Perusahaan-perusahaan swasta yang tergabung dalam Gabungan Koperasi Batik Indonesia (GKBI) bersedia membiayai pembangunan gedung Planetarium Jakarta. Berdasarkan sebuah catatan GKBI menyediakan dana sebesar Rp 1.670.000.000 ,-. Dana ini akan diturunkan secara berangsur tiga kali untuk membiayai pembangunan gedung planetarium tahun 1964, 1965, dan 1966. Biaya untuk pembelian mesin proyektor planetarium dan teropong bintang dari perusahaan Carl Zeiss-Jerman sebesar US$ 1.500.000,00 ditanggung sebuah yayasan yang sengaja dibentuk Bung Karno untuk menghimpun dana-dana komisi – yang biasanya didapat dari pembelian suatu barang ke luar negeri- untuk mendanai berbagai keperluan pembangunan.
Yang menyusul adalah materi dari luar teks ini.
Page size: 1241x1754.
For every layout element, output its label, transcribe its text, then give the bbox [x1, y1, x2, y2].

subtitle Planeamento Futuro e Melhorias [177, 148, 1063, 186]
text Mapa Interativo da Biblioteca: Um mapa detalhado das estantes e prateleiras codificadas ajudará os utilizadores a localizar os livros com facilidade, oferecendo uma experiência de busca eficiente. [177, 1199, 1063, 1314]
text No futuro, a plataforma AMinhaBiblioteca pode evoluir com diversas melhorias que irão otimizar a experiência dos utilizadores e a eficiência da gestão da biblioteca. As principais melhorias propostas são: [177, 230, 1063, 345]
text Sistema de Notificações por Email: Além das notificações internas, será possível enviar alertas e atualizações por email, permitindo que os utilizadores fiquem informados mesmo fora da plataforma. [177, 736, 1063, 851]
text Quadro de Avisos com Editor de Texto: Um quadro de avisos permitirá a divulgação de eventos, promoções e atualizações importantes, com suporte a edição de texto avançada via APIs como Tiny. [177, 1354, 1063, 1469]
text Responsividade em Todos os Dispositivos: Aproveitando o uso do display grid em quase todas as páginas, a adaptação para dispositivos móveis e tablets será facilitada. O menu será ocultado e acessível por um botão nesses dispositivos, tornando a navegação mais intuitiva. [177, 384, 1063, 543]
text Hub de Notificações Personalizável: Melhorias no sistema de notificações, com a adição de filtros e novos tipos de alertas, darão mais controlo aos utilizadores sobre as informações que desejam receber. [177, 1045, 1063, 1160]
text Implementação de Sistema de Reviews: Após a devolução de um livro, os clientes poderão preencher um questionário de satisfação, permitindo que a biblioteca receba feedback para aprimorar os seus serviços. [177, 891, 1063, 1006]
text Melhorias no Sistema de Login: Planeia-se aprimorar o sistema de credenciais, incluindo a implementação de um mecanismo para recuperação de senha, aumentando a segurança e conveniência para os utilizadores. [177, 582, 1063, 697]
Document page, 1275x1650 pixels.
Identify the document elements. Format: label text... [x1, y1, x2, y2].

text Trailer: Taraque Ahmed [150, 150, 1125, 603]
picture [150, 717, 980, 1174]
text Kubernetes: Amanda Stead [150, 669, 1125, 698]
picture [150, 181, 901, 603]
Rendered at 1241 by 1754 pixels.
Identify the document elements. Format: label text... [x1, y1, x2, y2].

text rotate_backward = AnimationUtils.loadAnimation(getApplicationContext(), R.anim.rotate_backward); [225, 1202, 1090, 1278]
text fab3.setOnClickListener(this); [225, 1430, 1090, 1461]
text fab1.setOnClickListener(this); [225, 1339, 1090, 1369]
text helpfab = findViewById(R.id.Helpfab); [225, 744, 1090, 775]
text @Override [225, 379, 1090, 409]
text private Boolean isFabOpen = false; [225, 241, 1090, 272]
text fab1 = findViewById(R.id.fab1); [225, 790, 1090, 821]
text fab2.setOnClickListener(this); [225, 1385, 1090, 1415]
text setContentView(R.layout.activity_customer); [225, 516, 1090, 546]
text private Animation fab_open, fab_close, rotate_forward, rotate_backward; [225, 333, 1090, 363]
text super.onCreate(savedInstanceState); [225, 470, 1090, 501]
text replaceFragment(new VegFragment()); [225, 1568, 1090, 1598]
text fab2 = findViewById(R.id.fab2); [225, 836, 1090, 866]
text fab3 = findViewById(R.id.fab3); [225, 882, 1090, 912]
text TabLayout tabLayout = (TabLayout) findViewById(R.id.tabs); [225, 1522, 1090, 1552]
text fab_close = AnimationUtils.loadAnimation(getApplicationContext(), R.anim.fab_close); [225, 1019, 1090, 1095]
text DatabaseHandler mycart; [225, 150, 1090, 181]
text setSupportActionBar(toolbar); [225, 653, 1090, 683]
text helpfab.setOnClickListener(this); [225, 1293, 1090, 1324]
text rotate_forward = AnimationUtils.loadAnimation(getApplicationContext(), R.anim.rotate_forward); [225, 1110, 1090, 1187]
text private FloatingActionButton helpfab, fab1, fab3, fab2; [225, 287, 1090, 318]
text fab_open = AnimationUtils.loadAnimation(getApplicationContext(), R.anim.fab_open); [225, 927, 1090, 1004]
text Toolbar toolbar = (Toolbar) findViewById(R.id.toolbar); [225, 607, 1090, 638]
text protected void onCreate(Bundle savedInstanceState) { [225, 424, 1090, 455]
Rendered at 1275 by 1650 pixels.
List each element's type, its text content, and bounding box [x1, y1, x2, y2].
Pembiayaan dan pelaksanaan pembangunan Proyek Planetarium Jakarta diatur dalam surat Keputusan Presiden Republik Indonesia No 155 tahun 1963 yang ditandatangani Presiden pada 26 Juli 1963.

Baca juga:  Mari Mengenal Planetarium
 Kubah Langit dan teropong di tengah kota. Kredit : Pramesti
Kubah Langit dan teropong di tengah kota. Kredit : Pramesti

Pelaksanaan pembangunan Proyek Planetarium Jakarta dengan demikian diserahkan kepada Pemerintah Daerah DKI Jakarta dengan gubernurnya waktu itu Bapak Henk Ngantung. Kemudian Pemda DKI Jakarta menunjuk PN Hutama Karya dan PN Nindya Karya untuk melaksanakan pembangunan gedung planetarium. Bertindak sebagai pimpinan sekaligus Ketua Tim Pengawas Pembangunan Proyek Planetarium Jakarta adalah Prof. Ir. Rooseno, ditunjuk langsung oleh Gubernur DKI Jakarta.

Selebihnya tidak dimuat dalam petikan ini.